John McAllister: St. Vincent’s Hospital, Sydney
Revised and updated by Cherie Bennett
Year Updated: 2024
Summary
This chapter describes biomedical HIV prevention technologies in the Australian setting, evidence for their effectiveness, and the settings in which they can be used. It discusses nurses ‘roles in the implementation of biomedical prevention, guidelines and education.
- Introduction
- Non-occupational Post-exposure prophylaxis (PEP)
- Time to first dose
- Incomplete adherence
- Continued risk
- HIV Pre-exposure prophylaxis (PrEP)
- Potential risks of PrEP
- Nurses’ roles in PrEP
Introduction
The most effective way to prevent the sexual transmission of human immunodeficiency virus (HIV) is to prevent HIV exposure. The consistent use of condoms is the mainstay of any personal, or population level, sexual risk reduction strategy. However, in an analysis of two large studies of condom use and HIV incidence in men who have sex with men, the overall effectiveness of condoms in preventing HV infection during anal sex was estimated at 70%.[1] Ineffectiveness was related to condom failure e.g. breakage, slippage, leakage, and delayed and intermittent application during sex.[2] Men who have sex with men represent the Australian population at most risk of HIV infection and while condom use should continue to be promoted, alone it is unlikely to reduce HIV incidence.
Antiretroviral drugs can be used to treat and prevent HIV infection.
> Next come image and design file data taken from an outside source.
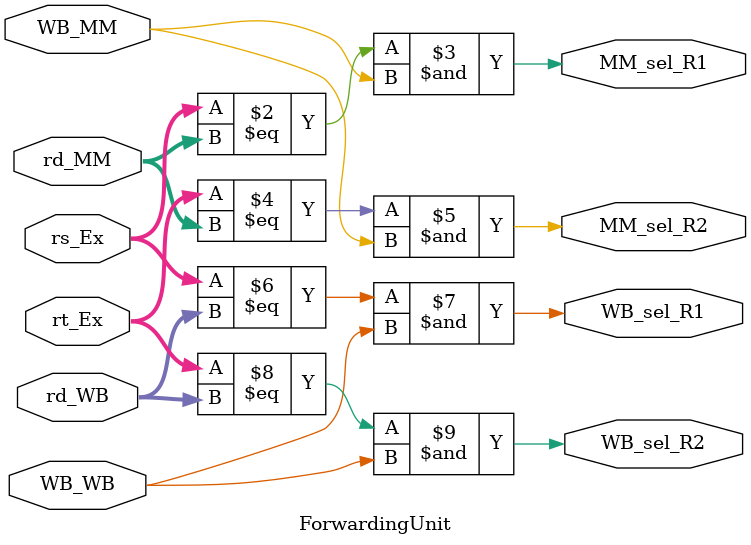
<source format=v>
module ForwardingUnit(input [2:0] rs_Ex, rt_Ex, rd_MM, rd_WB, input WB_MM, WB_WB,
					output reg MM_sel_R1, MM_sel_R2, WB_sel_R1, WB_sel_R2);

	initial {MM_sel_R1, MM_sel_R2, WB_sel_R1, WB_sel_R2} = 4'b 0;
	always @(*) begin
		MM_sel_R1 = (rs_Ex == rd_MM) & WB_MM;
		MM_sel_R2 = (rt_Ex == rd_MM) & WB_MM;
		WB_sel_R1 = (rs_Ex == rd_WB) & WB_WB;
		WB_sel_R2 = (rt_Ex == rd_WB) & WB_WB;
	end
endmodule
</source>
The final two decades of the 20th century saw not only the evolution of antiretroviral therapy (ART) used to effectively treat HIV infection but also the increased use of ART to prevent HIV acquisition in occupational, non-occupational, antenatal and postnatal settings. The first 15 years of the 21st century have advanced the use of ART as prevention in HIV-positive and HIV-negative populations; most notably in serodiscordant relationships and other groups of men and women at risk of HIV infection. Table 11 describes the various uses of ART as prevention. This section will focus primarily on HIV post-exposure prophylaxis (PEP) and HIV pre-exposure prophylaxis (PrEP) and describe the ways that a nurse might contribute to the assessment and care of HIV-negative men and women using ART.
Table 11: Antiretroviral therapy as prevention
Antiretroviral therapy as prevention | Acronym | Description | Efficacy |
Postexposure prophylaxis | PEP
OPEP: occupational PEP NPEP: non-occupational PEP |
28 days of antiretroviral drugs taken as soon after, and within 72 hours of, an occupational or non-occupational (sexual or injecting drug use) actual or potential HIV exposure event | OPEP: 81% risk reduction[3]
NPEP: no empirical data, strongly supported by non-human primate and the prevention of mother-to-child HIV transmission studies[4] [5] |
Prevention of mother-to-child HIV transmission | PMTCT | Universal antenatal HIV screening,
maternal ART, caesarean section,#short-course postnatal ART for the newborn and avoidance of breast feeding |
< 1% risk of vertical transmission (from a 13-40% risk without intervention)[6] |
Treatment as prevention | TasP | ART to men or women with HIV infection in serodiscordant relationships | ≥ 96%[7] |
*Pre-exposure prophylaxis | PrEP | Daily ART (usually coformulated tenofovir disoproxil fumarate and emtricitabine – Truvada) in HIV negative men and women | Men who have sex with men: 44 – 92%[8]
Heterosexual men and women: 75 – 90%[9] IDU: 49 – 74%[10] |
ART: antiretroviral therapy; HIV: human immunodeficiency virus; IDU: injection drug user
# Additional benefit of caesarean section in women on antiretroviral therapy with an undetectable viral load is unknown
*Maximum efficiency is dependent on high levels of adherence and detectable drug in plasma. The range represents the overall efficacy and, in those participants with detectable drug, best efficacy. The study in injection drug users used tenofovir disoproxil fumarate alone.